#### [Exercise]
Provide only the number of lines below that contain the word "thickness".

#### [The data]
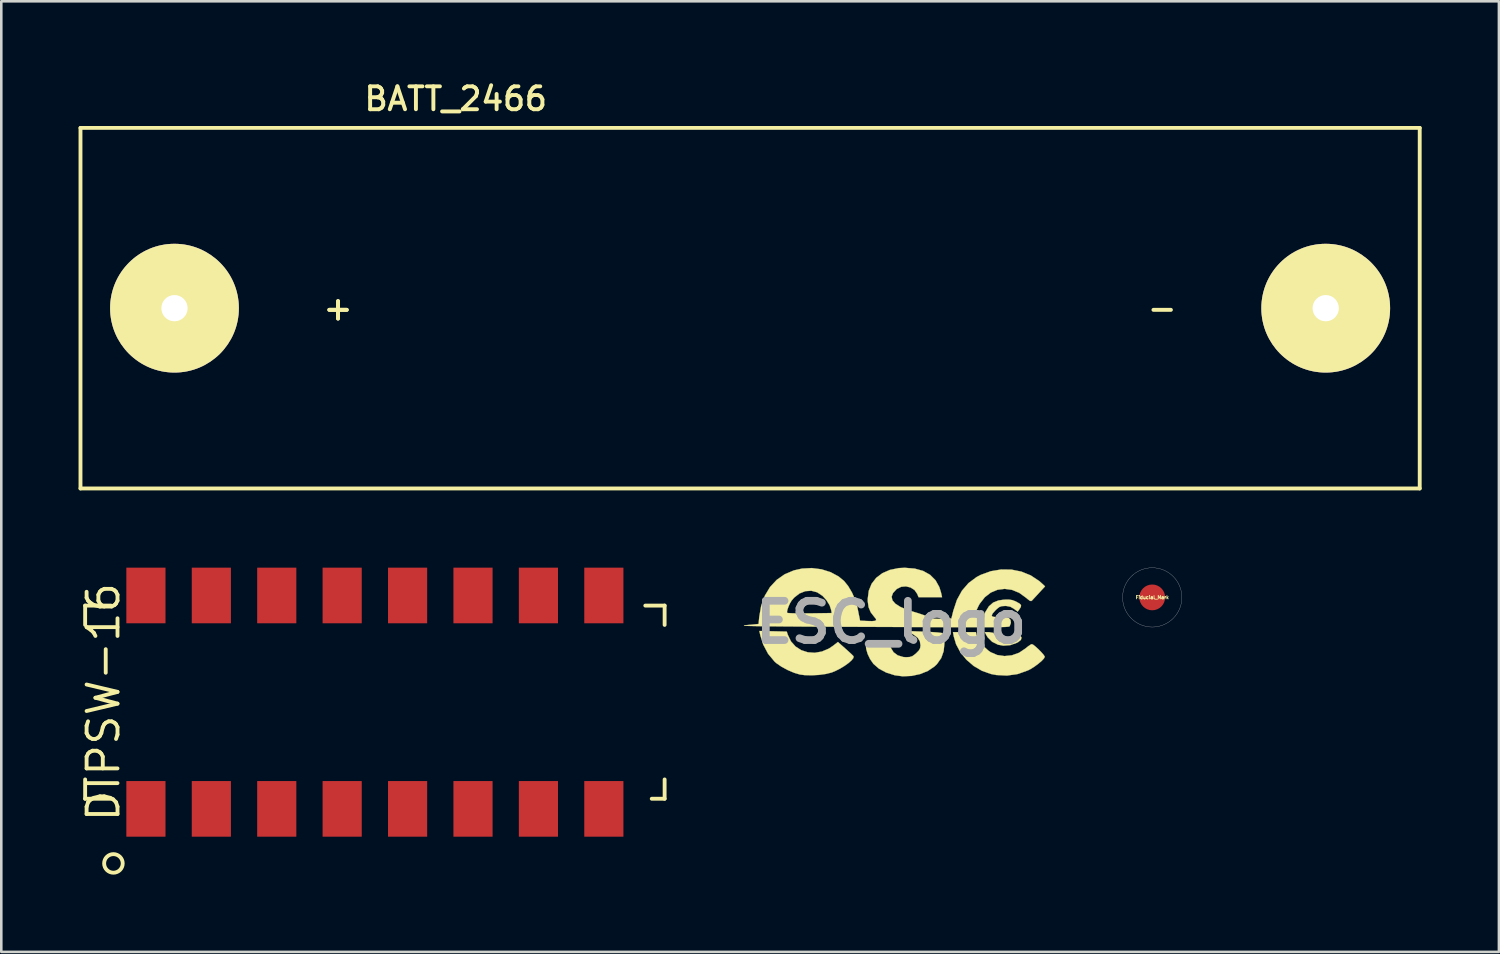
<source format=kicad_pcb>
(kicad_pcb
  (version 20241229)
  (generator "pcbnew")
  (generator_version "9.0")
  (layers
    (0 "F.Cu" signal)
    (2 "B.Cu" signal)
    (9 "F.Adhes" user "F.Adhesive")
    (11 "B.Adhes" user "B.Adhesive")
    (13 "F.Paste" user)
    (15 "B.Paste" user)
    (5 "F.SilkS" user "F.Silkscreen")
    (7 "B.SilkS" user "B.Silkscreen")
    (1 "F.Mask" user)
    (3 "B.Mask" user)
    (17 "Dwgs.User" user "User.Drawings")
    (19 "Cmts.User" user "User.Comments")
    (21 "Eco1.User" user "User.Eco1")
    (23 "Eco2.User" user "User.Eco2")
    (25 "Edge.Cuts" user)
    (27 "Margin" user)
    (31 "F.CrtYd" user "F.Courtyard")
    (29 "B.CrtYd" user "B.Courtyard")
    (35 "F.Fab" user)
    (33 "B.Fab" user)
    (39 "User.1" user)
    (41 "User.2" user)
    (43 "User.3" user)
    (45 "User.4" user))
  (footprint "BATT_2466"
    (layer "F.Cu")
    (at 26.075 8.916)
    (property "Reference" "BATT_2466" (at -11.43 -8.128 0) (layer "F.SilkS") (effects (font (size 0.889 0.889) (thickness 0.152))))
    (attr through_hole)
    (fp_line (start -26 -7) (end -26 7) (stroke (width 0.15) (type solid)) (layer "F.SilkS"))
    (fp_line (start -26 7) (end 26 7) (stroke (width 0.15) (type solid)) (layer "F.SilkS"))
    (fp_line (start 26 -7) (end -26 -7) (stroke (width 0.15) (type solid)) (layer "F.SilkS"))
    (fp_line (start 26 -7) (end 26 7) (stroke (width 0.15) (type solid)) (layer "F.SilkS"))
    (fp_text user "-" (at 16 0 0) (layer "F.SilkS") (effects (font (size 0.889 0.889) (thickness 0.152))))
    (fp_text user "+" (at -16 0 0) (layer "F.SilkS") (effects (font (size 0.889 0.889) (thickness 0.152))))
    (fp_text user "+" (at -16 0 0) (layer "F.SilkS") (effects (font (size 0.889 0.889) (thickness 0.152))))
    (pad "1" thru_hole circle (at -22.35 0) (size 5 5) (drill 1.02) (layers "*.Cu" "*.Mask" "F.SilkS"))
    (pad "2" thru_hole circle (at 22.35 0) (size 5 5) (drill 1.02) (layers "*.Cu" "*.Mask" "F.SilkS")))
  (footprint "Fiducial_Mark"
    (layer "F.Cu")
    (at 41.689 20.146)
    (property "Reference" "Fiducial_Mark" (at 0 0 0) (layer "F.SilkS") (effects (font (size 0.127 0.127) (thickness 0.032))))
    (attr smd)
    (fp_circle (center 0 0) (end 1.151 0) (stroke (width 0.01) (type solid)) (fill no) (layer "Dwgs.User"))
    (pad "" smd circle (at 0 0) (size 1.001 1.001) (layers "F.Cu" "F.Mask")))
  (footprint "DIPSW-16"
    (layer "F.Cu")
    (at 11.506 24.214)
    (property "Reference" "DIPSW-16" (at -10.541 0 90) (layer "F.SilkS") (effects (font (size 1.2 1.2) (thickness 0.15))))
    (attr through_hole)
    (fp_line (start -11.25 -3.75) (end -11.25 -3) (stroke (width 0.15) (type solid)) (layer "F.SilkS"))
    (fp_line (start -11.25 -3.75) (end -10.25 -3.75) (stroke (width 0.15) (type solid)) (layer "F.SilkS"))
    (fp_line (start -11.25 3.75) (end -11.25 3) (stroke (width 0.15) (type solid)) (layer "F.SilkS"))
    (fp_line (start -11 3.75) (end -11.25 3.75) (stroke (width 0.15) (type solid)) (layer "F.SilkS"))
    (fp_line (start -10.25 3.75) (end -11 3.75) (stroke (width 0.15) (type solid)) (layer "F.SilkS"))
    (fp_line (start 10.75 3.75) (end 11.25 3.75) (stroke (width 0.15) (type solid)) (layer "F.SilkS"))
    (fp_line (start 11.25 -3.75) (end 10.5 -3.75) (stroke (width 0.15) (type solid)) (layer "F.SilkS"))
    (fp_line (start 11.25 -3.75) (end 11.25 -3) (stroke (width 0.15) (type solid)) (layer "F.SilkS"))
    (fp_line (start 11.25 3.75) (end 11.25 3) (stroke (width 0.15) (type solid)) (layer "F.SilkS"))
    (fp_circle (center -10.152 6.261) (end -9.852 6.461) (stroke (width 0.15) (type solid)) (fill no) (layer "F.SilkS"))
    (pad "1" smd rect (at -8.89 4.143) (size 1.52 2.16) (layers "F.Cu" "F.Mask" "F.Paste"))
    (pad "2" smd rect (at -6.35 4.143) (size 1.52 2.16) (layers "F.Cu" "F.Mask" "F.Paste"))
    (pad "3" smd rect (at -3.81 4.143) (size 1.52 2.16) (layers "F.Cu" "F.Mask" "F.Paste"))
    (pad "4" smd rect (at -1.27 4.143) (size 1.52 2.16) (layers "F.Cu" "F.Mask" "F.Paste"))
    (pad "5" smd rect (at 1.27 4.143) (size 1.52 2.16) (layers "F.Cu" "F.Mask" "F.Paste"))
    (pad "6" smd rect (at 3.81 4.143) (size 1.52 2.16) (layers "F.Cu" "F.Mask" "F.Paste"))
    (pad "7" smd rect (at 6.35 4.143) (size 1.52 2.16) (layers "F.Cu" "F.Mask" "F.Paste"))
    (pad "8" smd rect (at 8.89 4.143) (size 1.52 2.16) (layers "F.Cu" "F.Mask" "F.Paste"))
    (pad "9" smd rect (at 8.89 -4.143) (size 1.52 2.16) (layers "F.Cu" "F.Mask" "F.Paste"))
    (pad "10" smd rect (at 6.35 -4.143) (size 1.52 2.16) (layers "F.Cu" "F.Mask" "F.Paste"))
    (pad "11" smd rect (at 3.81 -4.143) (size 1.52 2.16) (layers "F.Cu" "F.Mask" "F.Paste"))
    (pad "12" smd rect (at 1.27 -4.143) (size 1.52 2.16) (layers "F.Cu" "F.Mask" "F.Paste"))
    (pad "13" smd rect (at -1.27 -4.143) (size 1.52 2.16) (layers "F.Cu" "F.Mask" "F.Paste"))
    (pad "14" smd rect (at -3.81 -4.143) (size 1.52 2.16) (layers "F.Cu" "F.Mask" "F.Paste"))
    (pad "15" smd rect (at -6.35 -4.143) (size 1.52 2.16) (layers "F.Cu" "F.Mask" "F.Paste"))
    (pad "16" smd rect (at -8.89 -4.143) (size 1.52 2.16) (layers "F.Cu" "F.Mask" "F.Paste")))
  (footprint "ESC_logo"
    (layer "F.Cu")
    (at 31.548 21.113)
    (property "Reference" "ESC_logo" (at 0 0 0) (layer "F.Fab") (effects (font (size 1.524 1.524) (thickness 0.3))))
    (attr through_hole)
    (fp_poly (pts (xy 3.959 0.408) (xy 4.047 0.47) (xy 4.219 0.607) (xy 4.41 0.663) (xy 4.609 0.638) (xy 4.804 0.533) (xy 4.894 0.468) (xy 4.946 0.452) (xy 4.991 0.48) (xy 5.017 0.508) (xy 5.067 0.599) (xy 5.041 0.683) (xy 4.936 0.768) (xy 4.88 0.798) (xy 4.626 0.887) (xy 4.362 0.907) (xy 4.155 0.87) (xy 3.925 0.756) (xy 3.752 0.583) (xy 3.699 0.497) (xy 3.638 0.381) (xy 3.802 0.381) (xy 3.959 0.408)) (stroke (width 0.01) (type solid)) (fill yes) (layer "F.SilkS"))
    (fp_poly (pts (xy -4.582 0.348) (xy -4.05 0.36) (xy -4.008 0.487) (xy -3.886 0.741) (xy -3.708 0.94) (xy -3.487 1.082) (xy -3.234 1.164) (xy -2.963 1.183) (xy -2.685 1.135) (xy -2.413 1.019) (xy -2.25 0.91) (xy -2.063 0.764) (xy -1.772 1.022) (xy -1.641 1.14) (xy -1.534 1.239) (xy -1.468 1.305) (xy -1.455 1.321) (xy -1.462 1.385) (xy -1.532 1.475) (xy -1.651 1.581) (xy -1.807 1.693) (xy -1.985 1.801) (xy -2.173 1.895) (xy -2.311 1.95) (xy -2.53 2.005) (xy -2.798 2.042) (xy -3.084 2.058) (xy -3.352 2.051) (xy -3.535 2.028) (xy -3.762 1.961) (xy -4.011 1.855) (xy -4.251 1.726) (xy -4.452 1.588) (xy -4.521 1.527) (xy -4.775 1.222) (xy -4.964 0.864) (xy -5.076 0.506) (xy -5.114 0.336) (xy -4.582 0.348)) (stroke (width 0.01) (type solid)) (fill yes) (layer "F.SilkS"))
    (fp_poly (pts (xy 3.321 0.498) (xy 3.379 0.637) (xy 3.488 0.8) (xy 3.629 0.962) (xy 3.782 1.101) (xy 3.861 1.157) (xy 4.121 1.27) (xy 4.404 1.311) (xy 4.693 1.281) (xy 4.97 1.182) (xy 5.217 1.017) (xy 5.221 1.014) (xy 5.332 0.924) (xy 5.425 0.863) (xy 5.469 0.847) (xy 5.526 0.876) (xy 5.618 0.95) (xy 5.728 1.051) (xy 5.835 1.161) (xy 5.921 1.259) (xy 5.966 1.328) (xy 5.969 1.34) (xy 5.935 1.406) (xy 5.846 1.501) (xy 5.717 1.61) (xy 5.568 1.72) (xy 5.414 1.817) (xy 5.32 1.865) (xy 4.918 2.008) (xy 4.5 2.068) (xy 4.075 2.046) (xy 3.879 2.007) (xy 3.53 1.884) (xy 3.208 1.695) (xy 2.926 1.452) (xy 2.694 1.168) (xy 2.525 0.853) (xy 2.432 0.54) (xy 2.404 0.381) (xy 3.295 0.381) (xy 3.321 0.498)) (stroke (width 0.01) (type solid)) (fill yes) (layer "F.SilkS"))
    (fp_poly (pts (xy 1.312 0.365) (xy 1.596 0.379) (xy 1.816 0.395) (xy 1.965 0.414) (xy 2.037 0.435) (xy 2.042 0.439) (xy 2.057 0.503) (xy 2.068 0.625) (xy 2.073 0.783) (xy 2.073 0.804) (xy 2.043 1.119) (xy 1.949 1.386) (xy 1.786 1.617) (xy 1.683 1.717) (xy 1.433 1.886) (xy 1.131 2.009) (xy 0.798 2.081) (xy 0.455 2.097) (xy 0.144 2.056) (xy -0.188 1.951) (xy -0.469 1.801) (xy -0.685 1.613) (xy -0.691 1.605) (xy -0.812 1.431) (xy -0.908 1.231) (xy -0.964 1.038) (xy -0.974 0.945) (xy -0.971 0.902) (xy -0.951 0.873) (xy -0.901 0.857) (xy -0.804 0.849) (xy -0.647 0.847) (xy -0.517 0.847) (xy -0.059 0.847) (xy -0.006 0.995) (xy 0.098 1.163) (xy 0.262 1.284) (xy 0.471 1.347) (xy 0.581 1.355) (xy 0.725 1.347) (xy 0.828 1.314) (xy 0.932 1.238) (xy 0.974 1.202) (xy 1.079 1.095) (xy 1.129 1.004) (xy 1.143 0.897) (xy 1.143 0.893) (xy 1.118 0.732) (xy 1.034 0.6) (xy 0.881 0.482) (xy 0.812 0.443) (xy 0.614 0.338) (xy 1.312 0.365)) (stroke (width 0.01) (type solid)) (fill yes) (layer "F.SilkS"))
    (fp_poly (pts (xy 0.918 -2.086) (xy 1.246 -1.995) (xy 1.516 -1.844) (xy 1.726 -1.634) (xy 1.875 -1.367) (xy 1.941 -1.152) (xy 1.981 -0.974) (xy 1.069 -0.974) (xy 1.014 -1.106) (xy 0.911 -1.254) (xy 0.758 -1.352) (xy 0.579 -1.395) (xy 0.394 -1.379) (xy 0.227 -1.297) (xy 0.211 -1.284) (xy 0.075 -1.136) (xy 0.022 -0.993) (xy 0.053 -0.854) (xy 0.166 -0.723) (xy 0.362 -0.598) (xy 0.64 -0.481) (xy 0.886 -0.404) (xy 1.08 -0.345) (xy 1.262 -0.283) (xy 1.404 -0.227) (xy 1.448 -0.207) (xy 1.551 -0.164) (xy 1.667 -0.141) (xy 1.82 -0.133) (xy 1.978 -0.136) (xy 2.343 -0.148) (xy 2.418 -0.451) (xy 2.557 -0.87) (xy 2.753 -1.228) (xy 3.007 -1.523) (xy 3.318 -1.755) (xy 3.482 -1.842) (xy 3.873 -1.984) (xy 4.275 -2.051) (xy 4.675 -2.046) (xy 5.062 -1.968) (xy 5.424 -1.821) (xy 5.749 -1.606) (xy 5.837 -1.529) (xy 5.98 -1.395) (xy 5.756 -1.153) (xy 5.641 -1.028) (xy 5.544 -0.923) (xy 5.482 -0.856) (xy 5.477 -0.85) (xy 5.437 -0.824) (xy 5.383 -0.84) (xy 5.298 -0.905) (xy 5.246 -0.95) (xy 4.978 -1.144) (xy 4.696 -1.26) (xy 4.411 -1.299) (xy 4.133 -1.263) (xy 3.872 -1.154) (xy 3.64 -0.974) (xy 3.445 -0.724) (xy 3.396 -0.637) (xy 3.307 -0.447) (xy 3.272 -0.314) (xy 3.29 -0.23) (xy 3.361 -0.187) (xy 3.416 -0.177) (xy 3.493 -0.176) (xy 3.548 -0.201) (xy 3.598 -0.271) (xy 3.663 -0.401) (xy 3.663 -0.402) (xy 3.797 -0.619) (xy 3.964 -0.766) (xy 4.177 -0.851) (xy 4.398 -0.88) (xy 4.577 -0.882) (xy 4.713 -0.861) (xy 4.842 -0.81) (xy 4.868 -0.796) (xy 4.993 -0.725) (xy 5.047 -0.666) (xy 5.04 -0.598) (xy 4.988 -0.514) (xy 4.917 -0.414) (xy 4.772 -0.524) (xy 4.634 -0.604) (xy 4.478 -0.634) (xy 4.425 -0.635) (xy 4.298 -0.627) (xy 4.205 -0.594) (xy 4.109 -0.519) (xy 4.055 -0.467) (xy 3.946 -0.346) (xy 3.908 -0.266) (xy 3.942 -0.22) (xy 4.054 -0.202) (xy 4.201 -0.205) (xy 4.361 -0.205) (xy 4.496 -0.192) (xy 4.568 -0.171) (xy 4.639 -0.091) (xy 4.653 0.024) (xy 4.615 0.127) (xy 4.611 0.137) (xy 4.608 0.146) (xy 4.602 0.154) (xy 4.59 0.162) (xy 4.567 0.168) (xy 4.528 0.173) (xy 4.471 0.178) (xy 4.389 0.182) (xy 4.281 0.185) (xy 4.14 0.188) (xy 3.963 0.19) (xy 3.746 0.191) (xy 3.485 0.191) (xy 3.176 0.191) (xy 2.813 0.191) (xy 2.394 0.19) (xy 1.914 0.188) (xy 1.368 0.186) (xy 0.753 0.184) (xy 0.065 0.181) (xy -0.702 0.178) (xy -1.249 0.176) (xy -2.006 0.173) (xy -2.681 0.17) (xy -3.278 0.167) (xy -3.801 0.163) (xy -4.253 0.16) (xy -4.637 0.156) (xy -4.957 0.153) (xy -5.216 0.148) (xy -5.417 0.144) (xy -5.563 0.139) (xy -5.659 0.134) (xy -5.708 0.128) (xy -5.712 0.122) (xy -5.676 0.115) (xy -5.63 0.11) (xy -5.144 0.064) (xy -5.118 -0.212) (xy -5.086 -0.396) (xy -4.041 -0.396) (xy -4.036 -0.37) (xy -3.989 -0.36) (xy -3.871 -0.353) (xy -3.694 -0.348) (xy -3.472 -0.346) (xy -3.217 -0.348) (xy -3.161 -0.348) (xy -2.307 -0.36) (xy -2.322 -0.465) (xy -2.384 -0.659) (xy -2.508 -0.86) (xy -2.661 -1.027) (xy -2.87 -1.165) (xy -3.096 -1.225) (xy -3.328 -1.209) (xy -3.554 -1.121) (xy -3.761 -0.96) (xy -3.862 -0.842) (xy -3.924 -0.739) (xy -3.982 -0.612) (xy -4.024 -0.488) (xy -4.041 -0.396) (xy -5.086 -0.396) (xy -5.042 -0.646) (xy -4.901 -1.033) (xy -4.7 -1.368) (xy -4.442 -1.647) (xy -4.132 -1.864) (xy -3.773 -2.016) (xy -3.455 -2.087) (xy -3.075 -2.106) (xy -2.701 -2.058) (xy -2.349 -1.948) (xy -2.037 -1.78) (xy -1.825 -1.605) (xy -1.666 -1.408) (xy -1.517 -1.157) (xy -1.395 -0.883) (xy -1.314 -0.615) (xy -1.31 -0.598) (xy -1.278 -0.434) (xy -1.247 -0.279) (xy -1.233 -0.212) (xy -1.204 -0.064) (xy -0.934 -0.051) (xy -0.742 -0.046) (xy -0.626 -0.056) (xy -0.578 -0.085) (xy -0.591 -0.137) (xy -0.645 -0.202) (xy -0.789 -0.388) (xy -0.872 -0.584) (xy -0.905 -0.817) (xy -0.906 -0.91) (xy -0.866 -1.223) (xy -0.755 -1.496) (xy -0.577 -1.726) (xy -0.338 -1.907) (xy -0.045 -2.035) (xy 0.297 -2.105) (xy 0.532 -2.117) (xy 0.918 -2.086)) (stroke (width 0.01) (type solid)) (fill yes) (layer "F.SilkS")))
  (gr_rect
    (start -3 -3)
    (end 55.15 33.91)
    (stroke (width 0.1) (type default))
    (fill no)
    (layer "Edge.Cuts")))
</source>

#### [Exercise answer]
7